(Skeletal landmark data)
┄┄┄┄┄┄┄┄┄┄

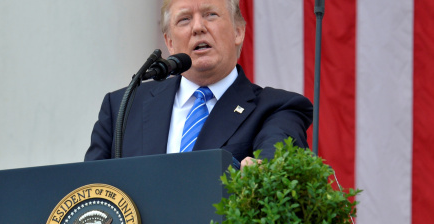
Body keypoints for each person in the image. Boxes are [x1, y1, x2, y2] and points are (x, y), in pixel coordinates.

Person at [85, 0, 313, 169]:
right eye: (184, 19)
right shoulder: (122, 107)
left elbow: (274, 166)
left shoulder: (278, 108)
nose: (197, 27)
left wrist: (262, 170)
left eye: (210, 15)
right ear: (169, 42)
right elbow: (88, 192)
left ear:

┄┄┄┄┄┄┄┄┄┄

*About this exercise*
Drop the pictures; repeat each entry above exactly.

*Reply to the task*
Body keypoints for each person in the image. Boxes are [x1, y1, x2, y2] and points are (x, y), in pixel coordinates.

Person at [85, 0, 313, 169]:
right eye: (184, 19)
right shoulder: (122, 107)
left elbow: (274, 166)
left shoulder: (278, 108)
nose: (197, 27)
left wrist: (262, 170)
left eye: (210, 15)
right ear: (169, 42)
right elbow: (88, 192)
left ear:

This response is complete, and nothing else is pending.